06.21.2011 06:38 AM

What an Ontario PC government will mean

Higher drug prices, among other things.

…this column is a look back at the battle of 2010 for the hearts and minds of voters on a controversial government proposal — and the corporate interests that tried to counter it: The generic drugs law brought in by the Liberals just over a year ago aimed to curb excessively high bills for medicine in Ontario pharmacies — and sparked an unprecedented campaign-style conflict. The lessons learned will be studied by both the Tories and Liberals in the coming campaign.

When the chain drug stores and independent pharmacists banded together for a no-holds barred fight against the government, they went to Crestview Strategies Inc., a consulting firm well known for its focus on opinion research — and opinion change.

Crestview’s founder, Mark Spiro, is now the campaign manager for the provincial Tories. A Crestview partner, Chad Rogers, is the PCs’ volunteer campaign secretary overseeing research, messaging and advertising. Neither would agree to be interviewed for this column, citing their corporate policy that prevents them from confirming or discussing any work they do for clients.

Further glimpses into that firm’s approach, and the Ontario PC’s priorities, here and here:  “Rothmans also hired Crestview Public Affairs, a lobby company founded in 2004 by Mark Spiro, a Conservative insider and former campaign manager for Ontario Conservative Leader Tim Hudak.  Around the time the health minister told her provincial counterparts she was quashing the new labelling initiative, Crestview Public Affairs made a flurry of new registrations on tobacco-related topics.”

3 Comments

  1. golfrgrl says:

    Interesting that no one ever seems to talk about this “third party PC front.” Bet they spent big bucks on that nasty little campaign outside the writ period. Whenever the Tories or big business friends go into attack mode that’s ok, but god forbid anyone go after them. They whine, complain, get Christina Blizzard going on it and claim it’s illegal…..

    In their little world it’s fine for corporate interests to get politically active in order to support their agenda, but god forbid unions take an active role….

  2. Transplanted Doerite says:

    Gord, you are a very knowledgeable person from what I can tell by reading your comments on this venerable place. But you don’t have a clue what you are talking about in this case. Or maybe you do, but just can’t articulate it.

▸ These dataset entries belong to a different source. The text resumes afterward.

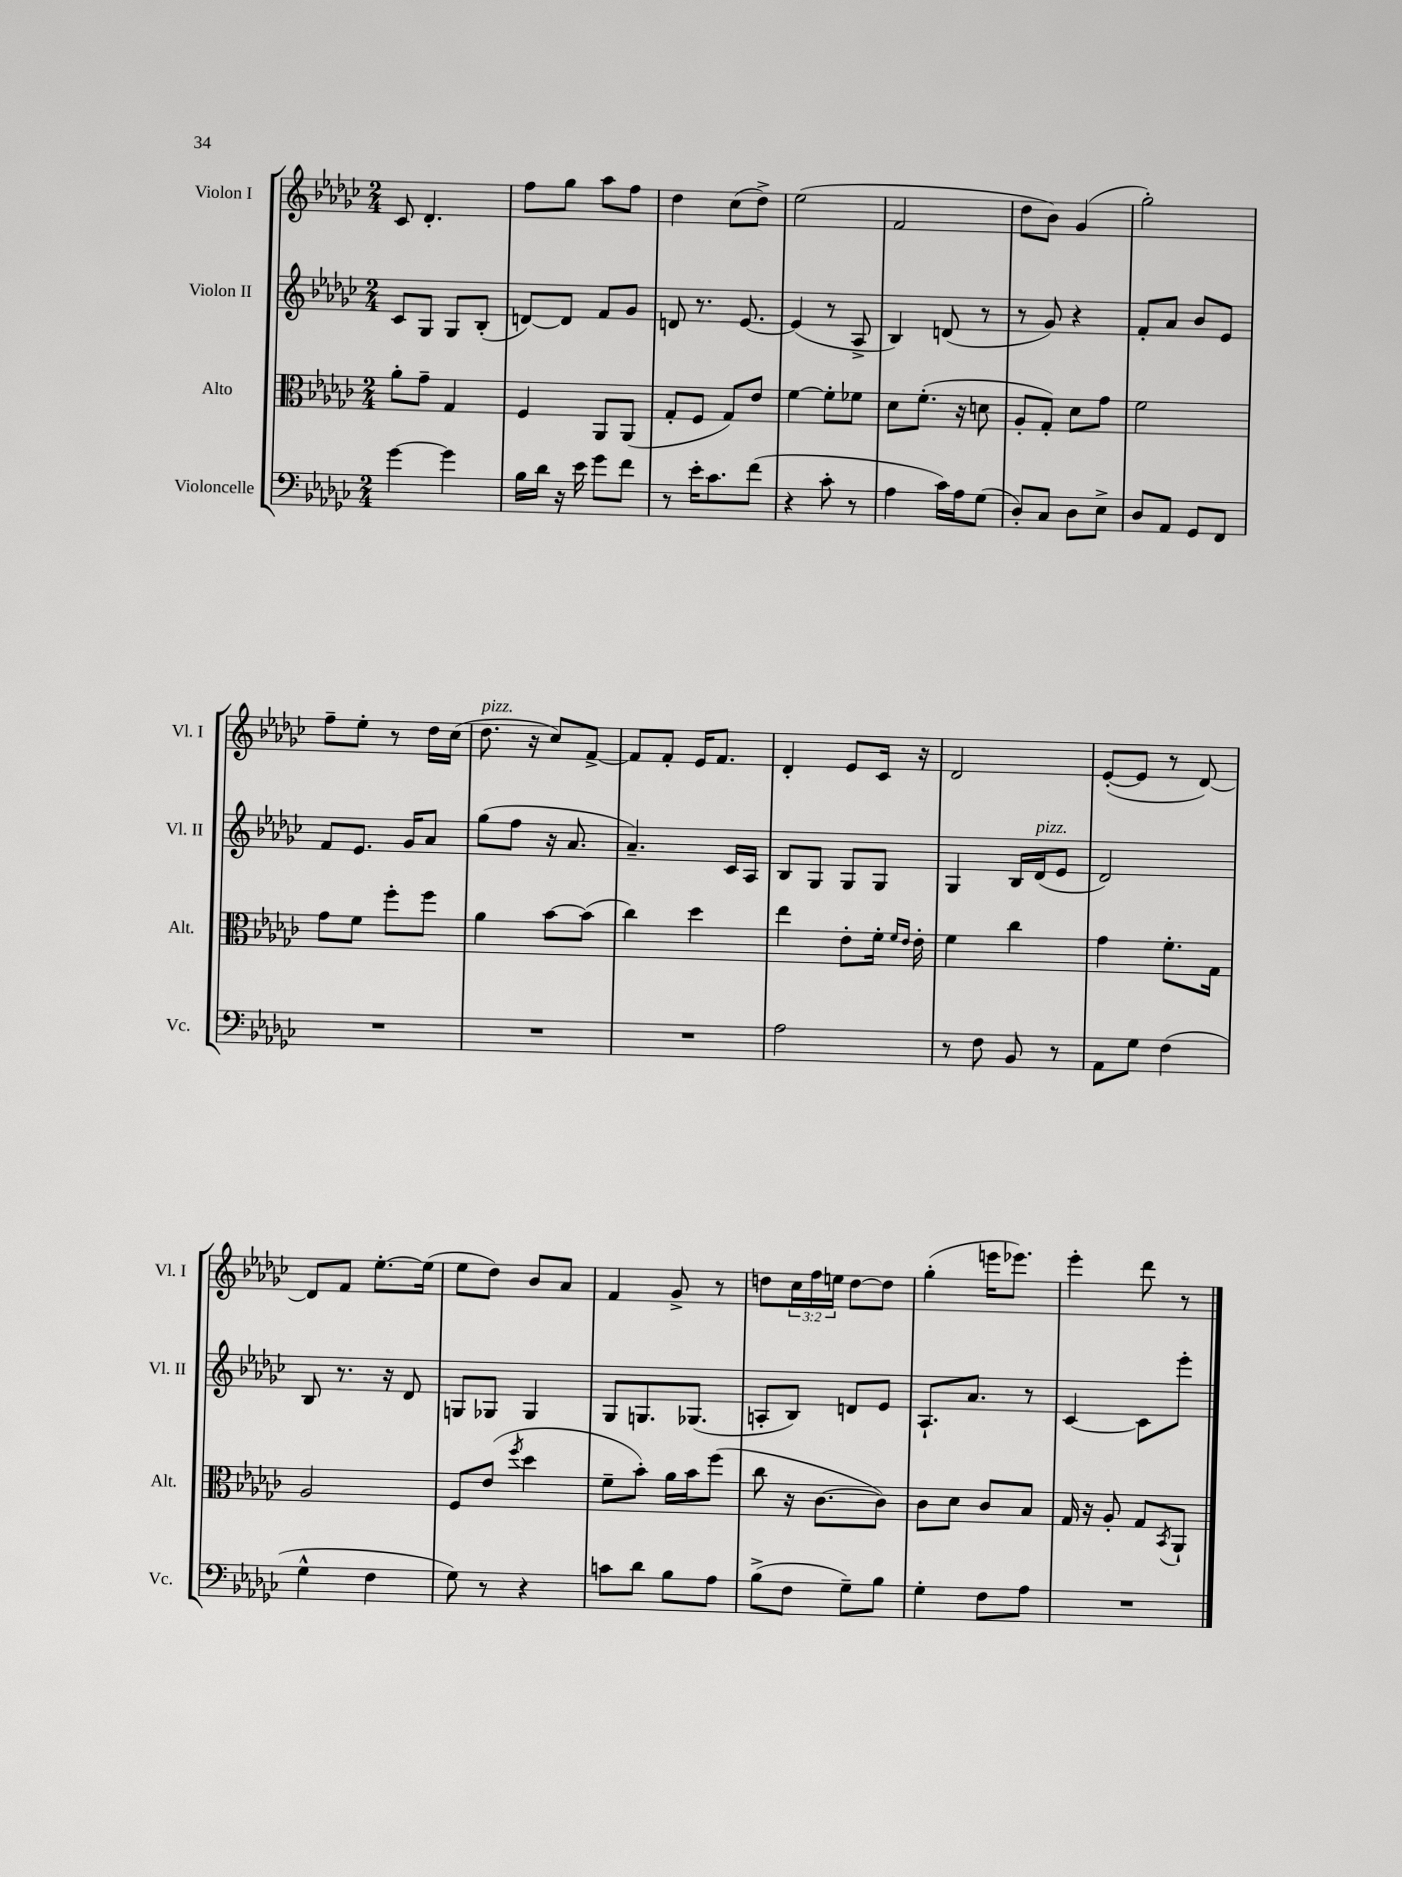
<<
\new StaffGroup <<
\new Staff = "s0" \with { instrumentName = "Violon I" shortInstrumentName = "Vl. I" } {
    \clef treble \key ges \major \numericTimeSignature \time 2/4 \override Staff.TupletNumber.text = #tuplet-number::calc-fraction-text
    ces'8 des'4.-. |
    f''8 ges''8 aes''8 f''8 |
    des''4 ces''8( des''8->) |
    ees''2( |
    f'2 |
    des''8 bes'8) ges'4( |
    ges''2-.) |
    f''8-- ees''8-. r8 des''16 ces''16( |
    des''8.^\markup { \italic "pizz." } r16 ces''8) f'8~-> |
    f'8 f'8-. ees'16 f'8. |
    des'4-. ees'8 ces'16 r16 |
    des'2 |
    ees'8~-.( ees'8 r8 des'8~) |
    des'8 f'8 ees''8.~-. ees''16( |
    ees''8 des''8) bes'8 aes'8 |
    f'4 ges'8-> r8 |
    d''8 \tuplet 3/2 { ces''16 f''16 e''16 } d''8~ d''8 |
    ges''4-.( e'''16 ees'''8.) |
    ees'''4-. des'''8 r8 \bar "|." |
}
\new Staff = "s1" \with { instrumentName = "Violon II" shortInstrumentName = "Vl. II" } {
    \clef treble \key ges \major \numericTimeSignature \time 2/4
    ces'8 ges8 ges8 bes8-.( |
    d'8~) d'8 f'8 ges'8 |
    d'8 r8. ees'8.~ |
    ees'4( r8 aes8-> |
    bes4) d'8( r8 |
    r8 ges'8) r4 |
    f'8-. aes'8 bes'8 ees'8 |
    f'8 ees'8. ges'16 aes'8 |
    ges''8( f''8 r16 aes'8. |
    aes'4.--) ces'16 aes16 |
    bes8 ges8 ges8 ges8 |
    ges4 bes16 des'16^\markup { \italic "pizz." }( ees'8 |
    des'2) |
    bes8 r8. r16 des'8 |
    g8 ges8 ges4 |
    ges8 g8. ges8.( |
    a8-. bes8) d'8 ees'8 |
    aes8.-! aes'8. r8 |
    ces'4~ ces'8 ees'''8-. \bar "|." |
}
\new Staff = "s2" \with { instrumentName = "Alto" shortInstrumentName = "Alt." } {
    \clef alto \key ges \major \numericTimeSignature \time 2/4
    aes'8-. ges'8-- ges4 |
    f4 aes,8 aes,8( |
    ges8-. f8 ges8) ees'8 |
    f'4~ f'8-. fes'8 |
    des'8 f'8.-.( r16 d'8 |
    aes8-. ges8-.) des'8 ges'8 |
    f'2 |
    ges'8 f'8 f''8-. f''8 |
    aes'4 bes'8~ bes'8( |
    ces''4) des''4 |
    ees''4 ees'8-. f'16-. \grace { f'16 ees'16 } ees'16-. |
    f'4 ces''4 |
    ges'4 f'8.-. ges16 |
    aes2 |
    f8 ees'8( \acciaccatura { f''8 } des''4 |
    f'8-- bes'8-.) aes'16 bes'16 f''8( |
    ces''8 r16 ces'8.~ ces'8) |
    ces'8 des'8 ces'8 bes8 |
    ges16 r16 aes8-. ges8 \acciaccatura { bes,8 } aes,8-! \bar "|." |
}
\new Staff = "s3" \with { instrumentName = "Violoncelle" shortInstrumentName = "Vc." } {
    \clef bass \key ges \major \numericTimeSignature \time 2/4
    ges'4~ ges'4 |
    bes16 des'16 r16 ees'16 ges'8 f'8 |
    r8 ees'16-. ces'8. f'8( |
    r4 ces'8-. r8 |
    aes4 ces'16) aes16 ges8( |
    des8-.) ces8 des8 ees8-> |
    des8 aes,8 ges,8 f,8 |
    R2 |
    R2 |
    R2 |
    aes2 |
    r8 f8 bes,8 r8 |
    aes,8 ges8 f4( |
    ges4-^ f4 |
    ges8) r8 r4 |
    c'8 des'8 bes8 aes8 |
    bes8->( f8 ges8--) bes8 |
    ges4-. f8 aes8 |
    R2 \bar "|." |
}
>>
>>
\layout { \context { \Score \remove "Bar_number_engraver" } }
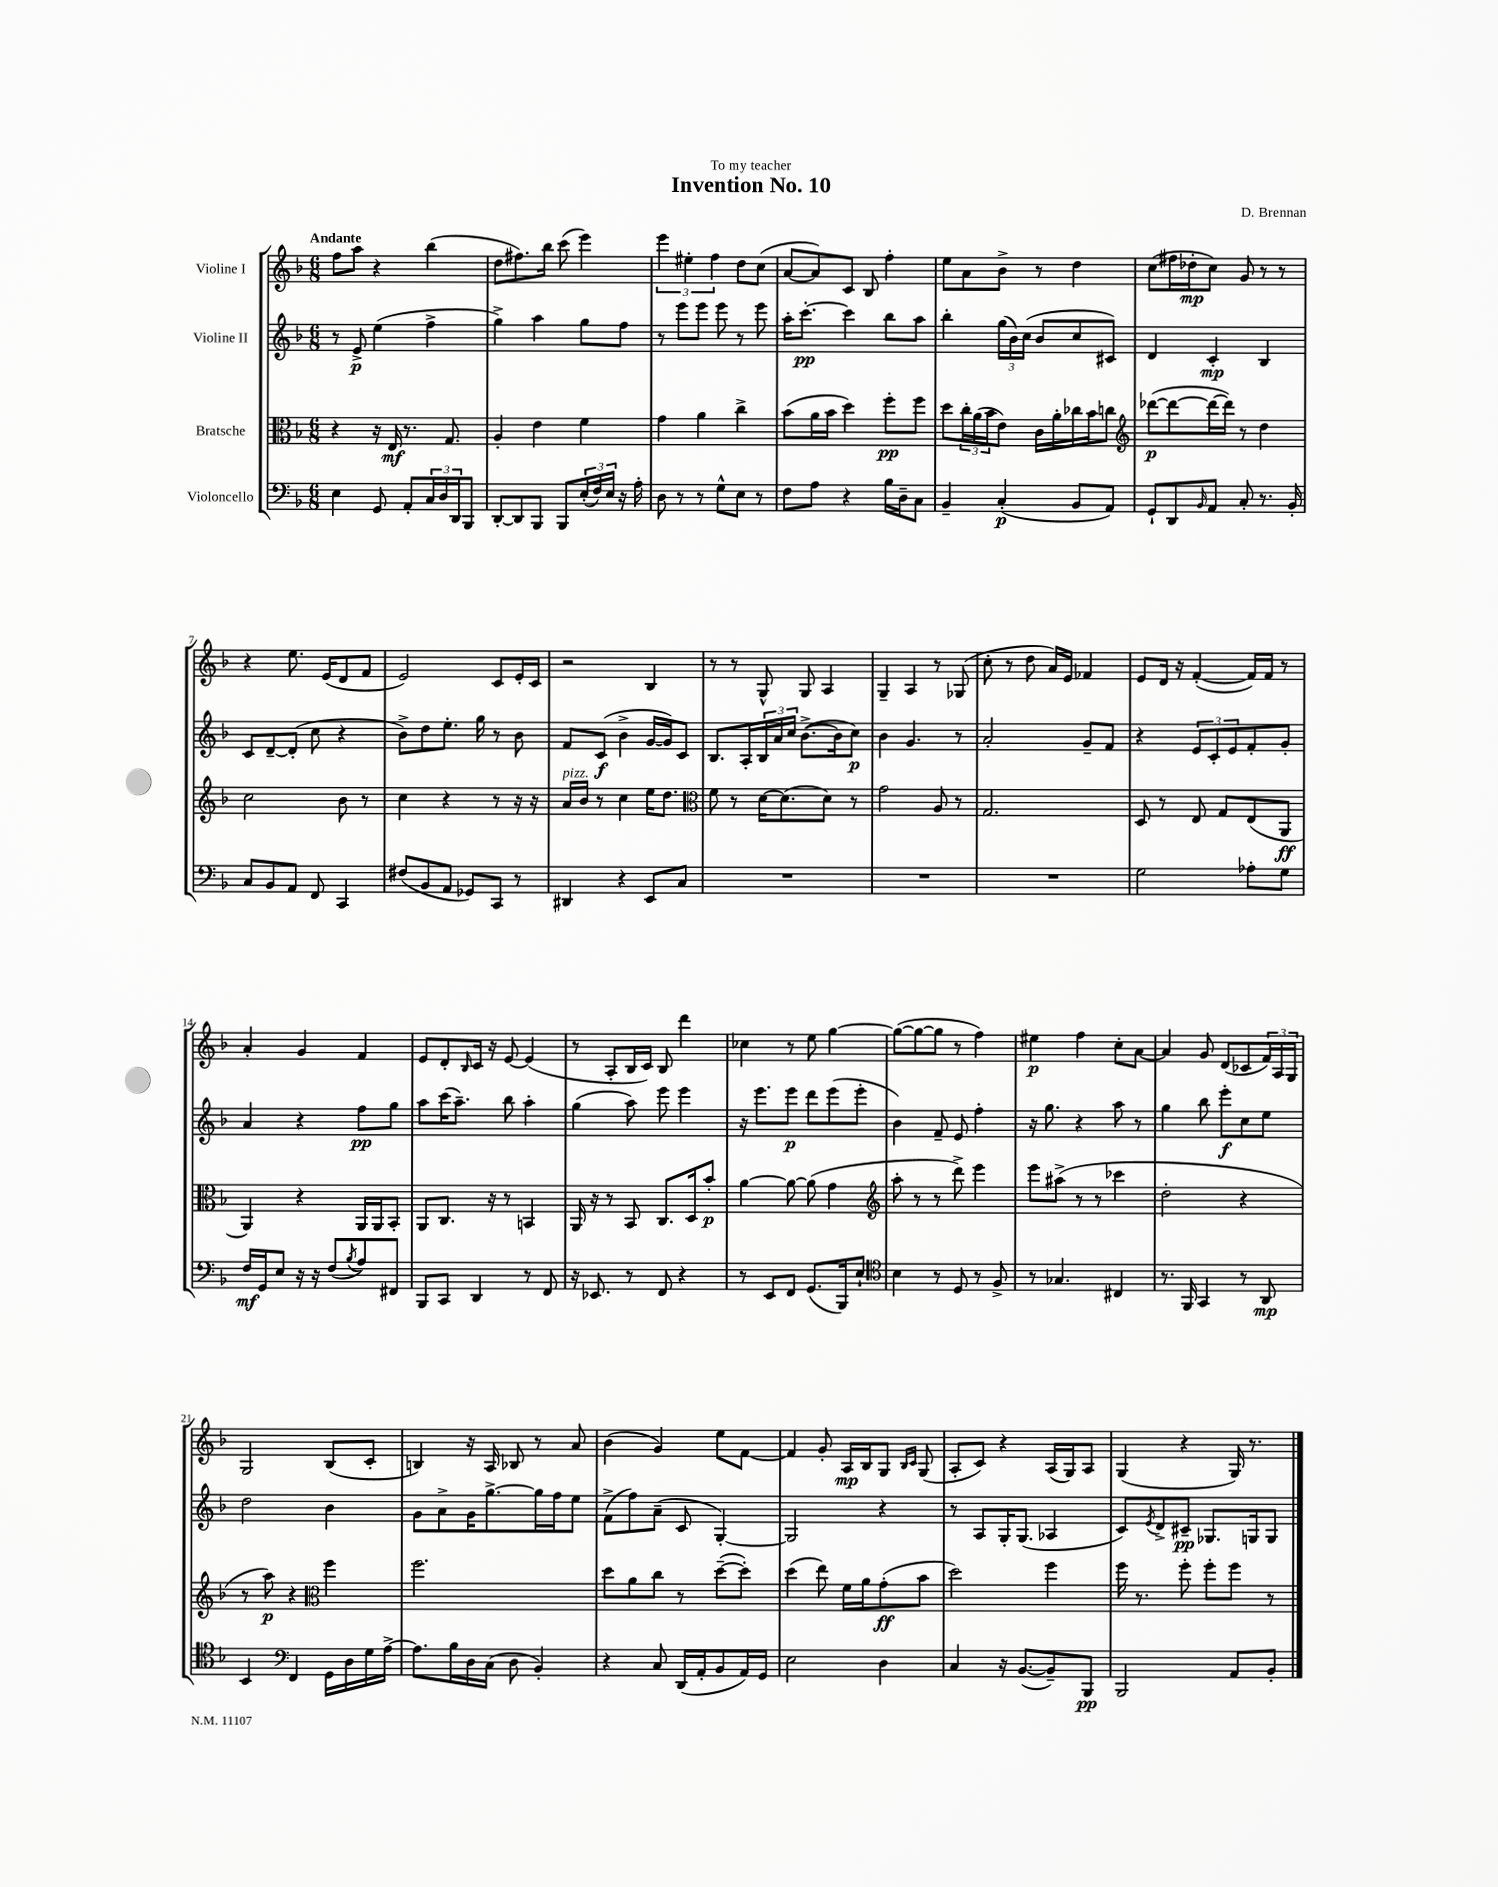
\header { title = "Invention No. 10" composer = "D. Brennan" dedication = "To my teacher" }
<<
\new StaffGroup <<
\new Staff = "s0" \with { instrumentName = "Violine I" } {
    \clef treble \key f \major \numericTimeSignature \time 6/8 \tempo "Andante"
    f''8 a''8 r4 bes''4( |
    d''8 fis''8.) bes''16 c'''8( e'''4) |
    \tuplet 3/2 { e'''4 eis''4-. f''4 } d''8 c''8( |
    a'8~ a'8) c'8 bes8 f''4-. |
    e''8 a'8 bes'8-> r8 d''4 |
    c''8( fis''16 des''16-.\mp c''8) g'8 r8 r8 |
    r4 e''8. e'16( d'8 f'8 |
    e'2) c'8 e'16-. c'16 |
    r2 bes4 |
    r8 r8 g8-^ g8 a4 |
    g4-- a4 r8 ges8( |
    c''8-. r8 d''8 a'16) e'16 fes'4 |
    e'8 d'16 r16 f'4~-.( f'16) f'16 r8 |
    a'4-. g'4 f'4 |
    e'8 d'8-. \grace { bes16 } c'16 r16 e'8~ e'4( |
    r8 a8-. bes16 c'16) bes8 d'''4 |
    ces''4 r8 e''8 g''4~ |
    g''8~( g''8~ g''8 r8 f''4) |
    eis''4\p f''4 c''8-. a'8~ |
    a'4 g'8 d'8( ces'8 \tuplet 3/2 { f'16) a16 g16 } |
    g2 bes8( c'8-. |
    b4) r16 a16 bes8 r8 a'8 |
    bes'4( g'4) e''8 f'8~ |
    f'4 g'8-. a16\mp bes16 g8 \grace { bes16 c'16 } g8( |
    a8-. c'8) r4 a16( g16) a8 |
    g4( r4 g16) r8. \bar "|." |
}
\new Staff = "s1" \with { instrumentName = "Violine II" } {
    \clef treble \key f \major \numericTimeSignature \time 6/8
    r8 e'8->\p e''4( f''4-> |
    g''4->) a''4 g''8 f''8 |
    r8 e'''8 e'''8 e'''8 r8 e'''8 |
    a''16-. c'''8.~-.\pp c'''4 bes''8 a''8 |
    bes''4-. \tuplet 3/2 { g''16( bes'16) c''16( } bes'8 c''8 cis'8) |
    d'4 c'4-.\mp bes4 |
    c'8 d'8~-- d'8-.( c''8 r4 |
    bes'8->) d''8 e''8.-. g''16 r8 bes'8 |
    f'8 c'8\f( bes'4-> g'16~ g'16) c'8 |
    bes8. a16-. \tuplet 3/2 { bes16 a'16 c''16 } bes'8.~->( bes'16 c''8\p) |
    bes'4 g'4. r8 |
    a'2-. g'8-- f'8 |
    r4 \tuplet 3/2 { e'8 c'8-. e'8 } f'8-. g'8-. |
    a'4 r4 f''8\pp g''8 |
    a''8 c'''16( a''8.--) bes''8 a''4-. |
    g''4( a''8) e'''8 e'''4 |
    r16 e'''8. e'''8\p d'''8 e'''8( e'''8-. |
    bes'4) f'8-- e'8 f''4-. |
    r16 g''8. r4 a''8 r8 |
    g''4 bes''8 e'''8-.\f c''8 e''8 |
    d''2 bes'4 |
    g'8 a'8-> g'16 g''8.~-> g''16 f''16 e''8 |
    f'8->( f''8) a'8--( c'8 g4~-.) |
    g2 r4 |
    r8 a8 g16-. g8.( aes4 |
    c'8) \acciaccatura { e'8 } d'8-> cis'8--\pp ges8. g16 g8 \bar "|." |
}
\new Staff = "s2" \with { instrumentName = "Bratsche" } {
    \clef alto \key f \major \numericTimeSignature \time 6/8
    r4 r16 e16\mf r8. g8. |
    a4-. e'4 f'4 |
    g'4 a'4 c''4-> |
    bes'8( a'16 bes'16 d''4) f''8-.\pp f''8 |
    d''8 \tuplet 3/2 { c''16-. a'16( bes'16 } e'8) c'16 a'16-. ces''16 bes'16 c''8 |
    \clef treble des'''8~\p( des'''8~ des'''16~ des'''16) r8 d''4 |
    c''2 bes'8 r8 |
    c''4 r4 r8 r16 r16 |
    a'16^\markup { \italic "pizz." } bes'16 r8 c''4 e''16 d''8. |
    \clef alto f'8 r8 d'16~ d'8.( d'8) r8 |
    g'2 a8 r8 |
    g2. |
    d8 r8 e8 g8 e8( a,8\ff |
    a,4) r4 a,16 a,16 bes,8-. |
    a,8 c8. r16 r8 b,4 |
    a,16 r16 r8 bes,8 c8. d16 bes'8-.\p |
    a'4~ a'8~ a'8( g'4 |
    \clef treble a''8-. r8 r8 d'''8->) e'''4 |
    e'''8 ais''8->( r8 r8 ces'''4 |
    d''2-. r4 |
    r8 a''8\p) r4 \clef alto f''4 |
    f''2. |
    d''8 a'8 c''8 r8 d''8~--( d''8-.) |
    d''4( e''8) f'16 a'16 g'8-.\ff( bes'8 |
    d''2) f''4 |
    f''16 r8. f''8-. f''8-. f''8 r8 \bar "|." |
}
\new Staff = "s3" \with { instrumentName = "Violoncello" } {
    \clef bass \key f \major \numericTimeSignature \time 6/8
    e4 g,8 a,8-. \tuplet 3/2 { c16 d16 d,16 } bes,,8 |
    d,8~-. d,8 bes,,8 bes,,8 \tuplet 3/2 { e16-.( f16) e16 } r16 a16-. |
    d8 r8 r8 g8-^ e8 r8 |
    f8 a8 r4 bes16 d16-- c8 |
    bes,4-- c4-.\p( bes,8 a,8) |
    g,8-! d,8 \grace { bes,16 } a,8 c8-. r8. bes,16-. |
    c8 bes,8 a,8 f,8 c,4 |
    fis8( bes,8 a,8 ges,8) c,8 r8 |
    dis,4 r4 e,8 c8 |
    R2. |
    R2. |
    R2. |
    g2 aes8-. g8 |
    f16\mf g,16 e8 r16 r16 f8( \acciaccatura { bes8 } a8) fis,8 |
    bes,,8 c,8 d,4 r8 f,8 |
    r16 ees,8. r8 f,8 r4 |
    r8 e,8 f,8 g,8.( bes,,16) e8-! |
    \clef tenor bes4 r8 d8 r8 f8-> |
    r8 ges4. cis4 |
    r8. f,16 g,4 r8 a,8\mp |
    bes,4 \clef bass f,4 g,16 d16 g16 a16~-> |
    a8. bes16 d16 c16( d8 bes,4-.) |
    r4 c8 d,16( a,16-. bes,8 a,16) g,16 |
    e2 d4 |
    c4 r16 bes,8.~( bes,8--) bes,,8\pp |
    bes,,2 a,8 bes,8-. \bar "|." |
}
>>
>>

    What precisely is your problem with legislation that seeks to force generic manufacturers and their friends the chains to compete on price for payers and taxpayers?

    You mention de-regulation as the answer, but re-regulation of what? Price controls on generic drugs? They are not regulated. They are commodity items. As a Conservative, I would at least expect you to know that. As commodity items, you’d expect intense price competition, like there is for other commodity items. But there isn’t.

    The Liberal government in Ontario felt compelled to pass legislation to force generic manufacturers to compete on price because they were not doing so. The Competition Bureau came as close to saying that they were colluding as you’d expect a public body like that to come. It seems reasonable to me, especially in the absence of other options.

    • Transplanted Doerite says:

      Thanks Gord,

      Well I can agree with you about some of that, e.g. price ceiling being a floor under which the generic manufacturers don’t often set foot.

      But I confess that I didn’t understand your point about foreign competition. In fact, I hadn’t realized there was any prohibition against it. From what legal authority does it arise? Where can I find it? (I can tell you that the CGPA doesn’t exactly encourage it that’s for sure).

      I don’t think it’s really true this thing about scripts being a “loss leader.” In fact, I think it’s a common myth. I would say read the Competition Bureau’s two main reports on generics to see profit margins and then look art CIHI data on utilization to see the truth. But if it’s really true, why were your Tory friends working so hard on behalf of Shoppers to combat the move to 25%? All of that blood spilled over a loss leader? I doubt it.

      Anyway, good debate. Have Mathews and Libs put the savings they are getting from generics back into new medicines or health care generally? If they have, then I think they have a good story to tell; if not, it’s more difficult.